Set task: Do these statements agree with the Buffalo Hot Sauce recipe post below? For each, answer yes or no and quote the words of the post that decide it. (a) The cauliflower florets are baked at a high temperature. (b) In the 7-layer dip, the hot sauce replaces salsa or tomatoes. (c) The fat in the hot sauce comes from raw cashews.

Since it’s the week of the Super Bowl, let’s use this Buffalo Hot Sauce in two common recipes. First, a take on the buffalo chicken wing, sans chicken. These buffalo cauliflower bites are an easy way to bring a vegetable, but to spice it up a little (literally). The cauliflower florets are tossed in the Buffalo Hot Sauce and then either dehydrated or baked on a low temperature.
The result? An easy poppable snack that is full super flavorful, yet providing all those cruciferous vegetable benefits.
Next up: 7-layer dip.
A 7-layer dip can obviously be made with whatever 7 layers you want. Here I have:
- homemade “refried” beans
- Buffalo hot sauce
- cashew sour cream
- toppings: lettuce, olives, onions, jalapeños, cilantro
The hot sauce is the perfect swap for salsa or tomatoes which is typical in 7-layer dip. It is so delicious and satisfying, you don’t even miss the cheese.
How easy it is to make:
A vegan, nutrient-dense homemade buffalo hot sauce. Raw cashews provide that crucial fat (while staying whole-food-based), red miso and Dijon mustard contribute umami and depth as well as a probiotic-boost. Use this as a base to experiment with and create something truly your own.

Dataset excerpts:
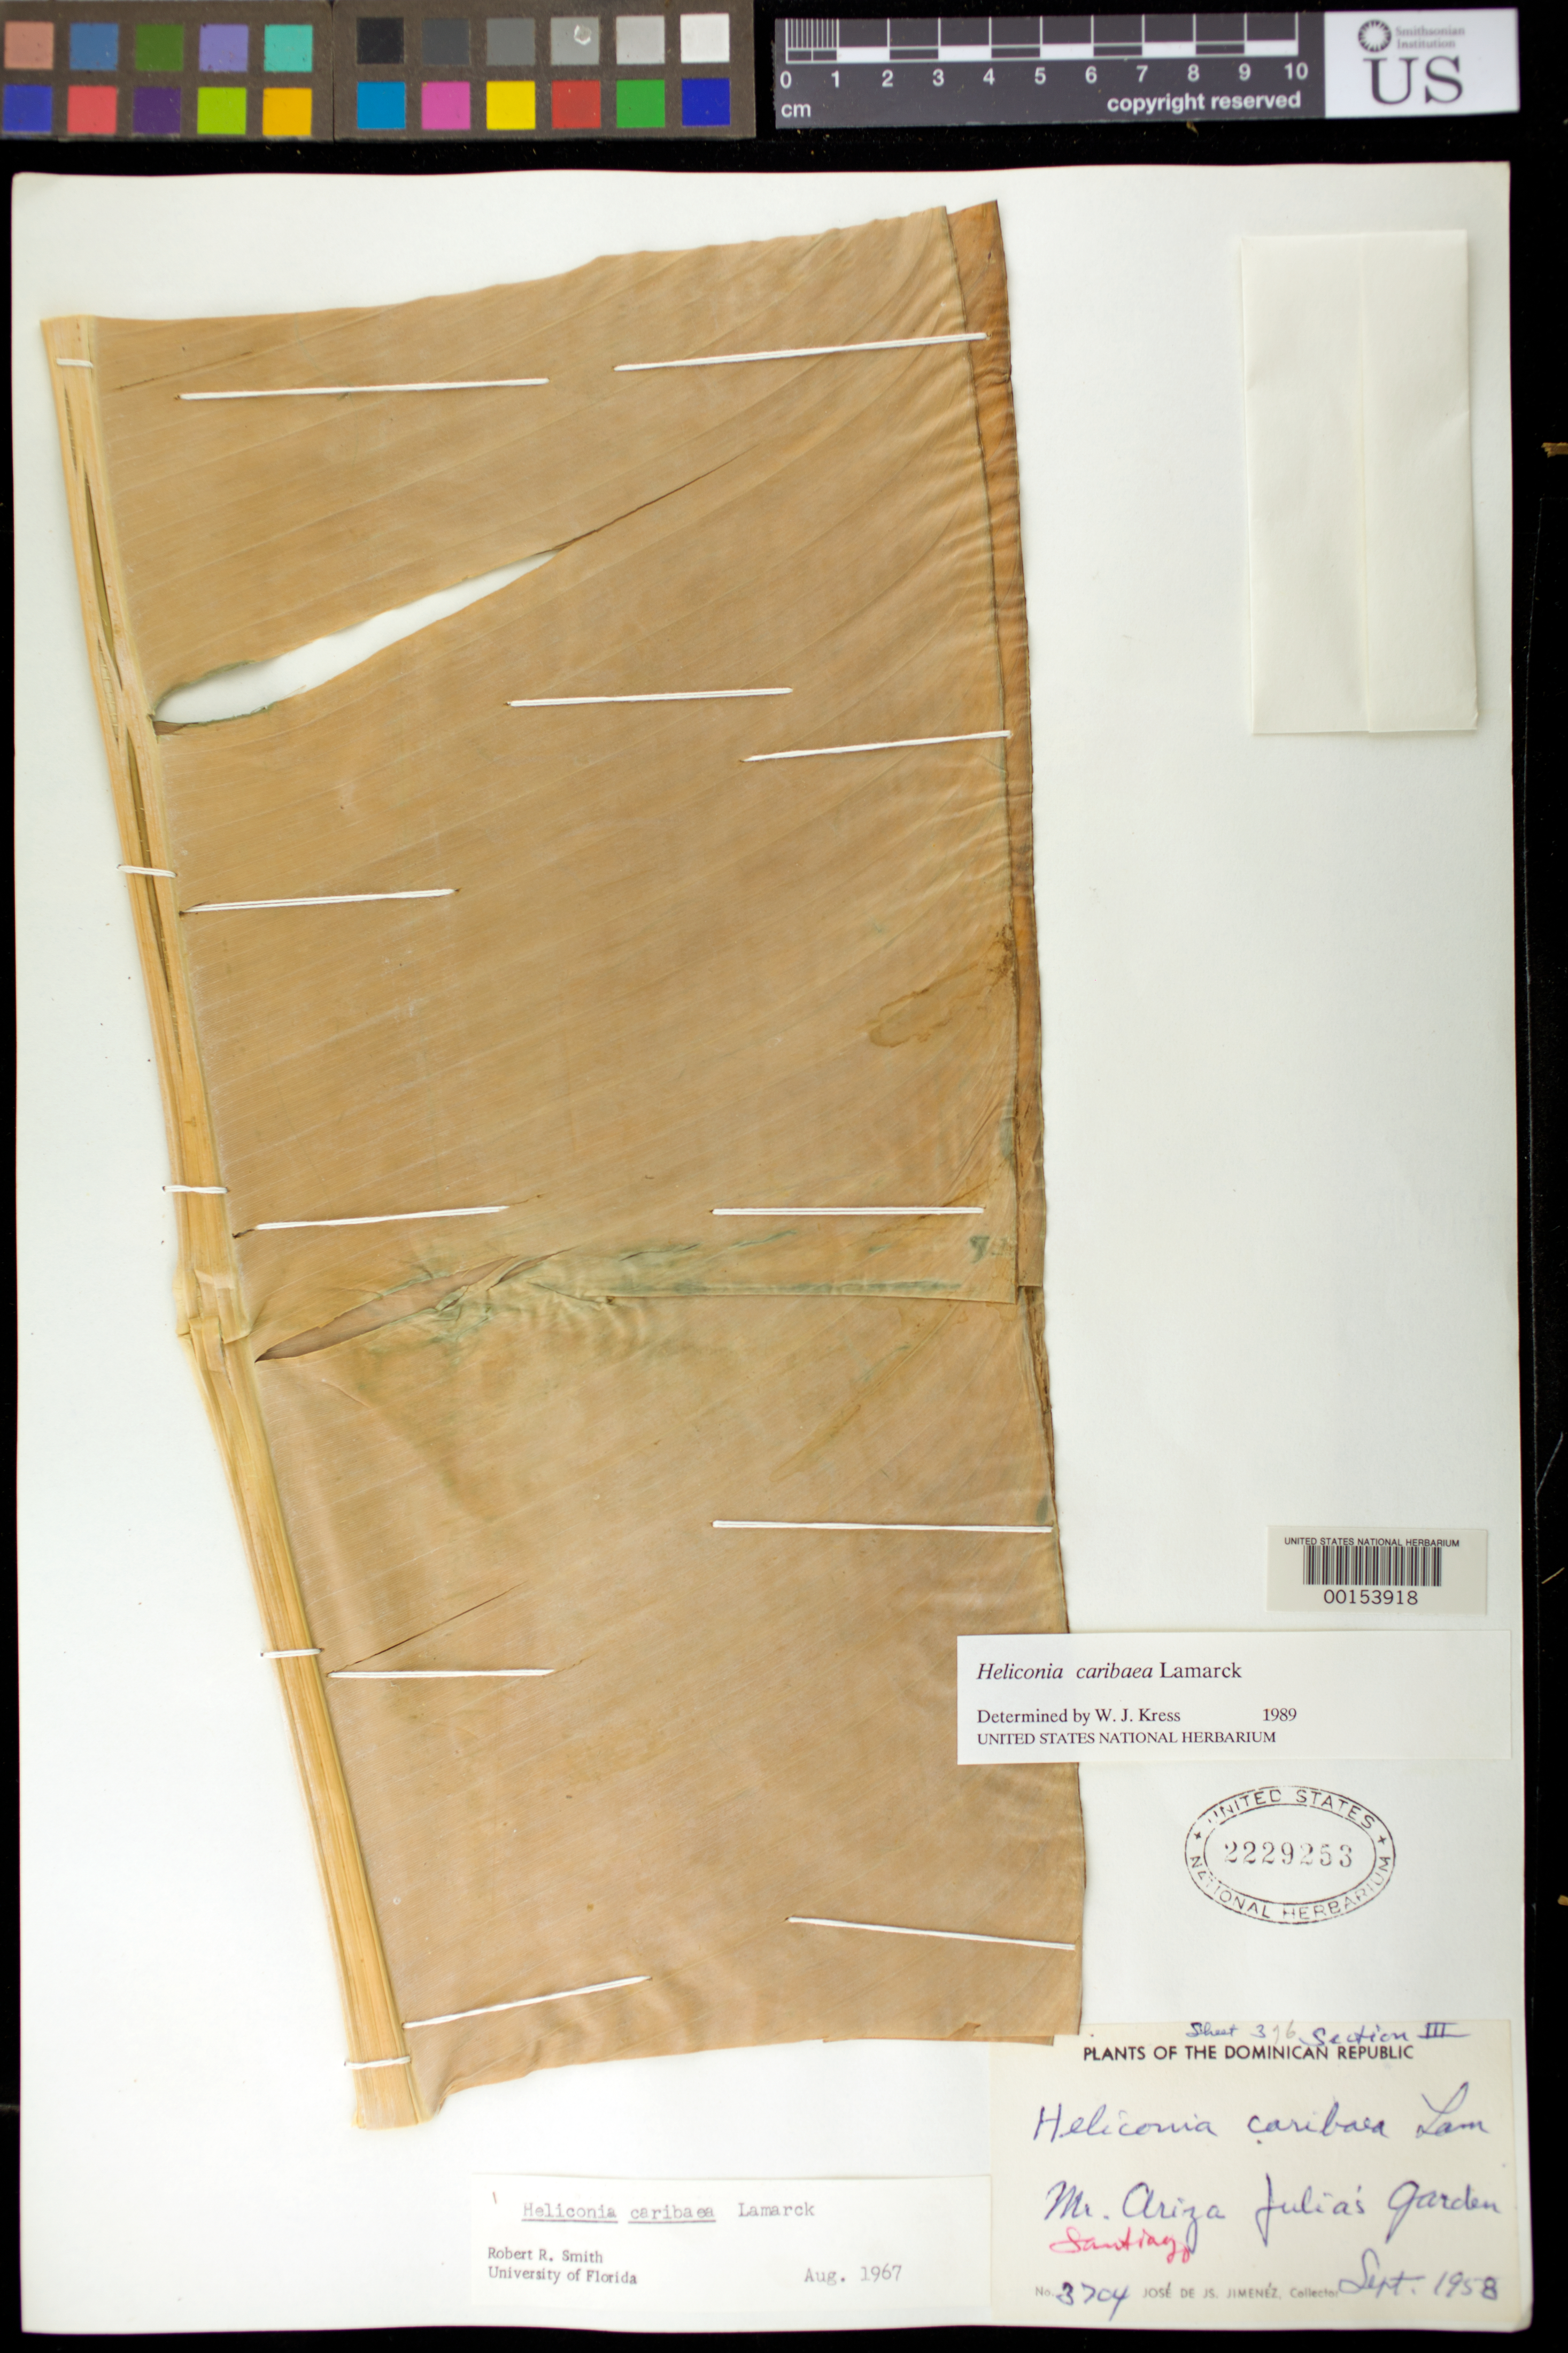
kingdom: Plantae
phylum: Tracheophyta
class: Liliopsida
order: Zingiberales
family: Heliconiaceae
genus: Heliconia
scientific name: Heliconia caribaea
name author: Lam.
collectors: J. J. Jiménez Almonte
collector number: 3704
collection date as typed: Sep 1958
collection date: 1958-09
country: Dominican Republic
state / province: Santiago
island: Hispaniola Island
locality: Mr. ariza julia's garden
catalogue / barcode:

Completed task:
(a) No: "either dehydrated or baked on a low temperature."
(b) Yes: "The hot sauce is the perfect swap for salsa or tomatoes"
(c) Yes: "Raw cashews provide that crucial fat"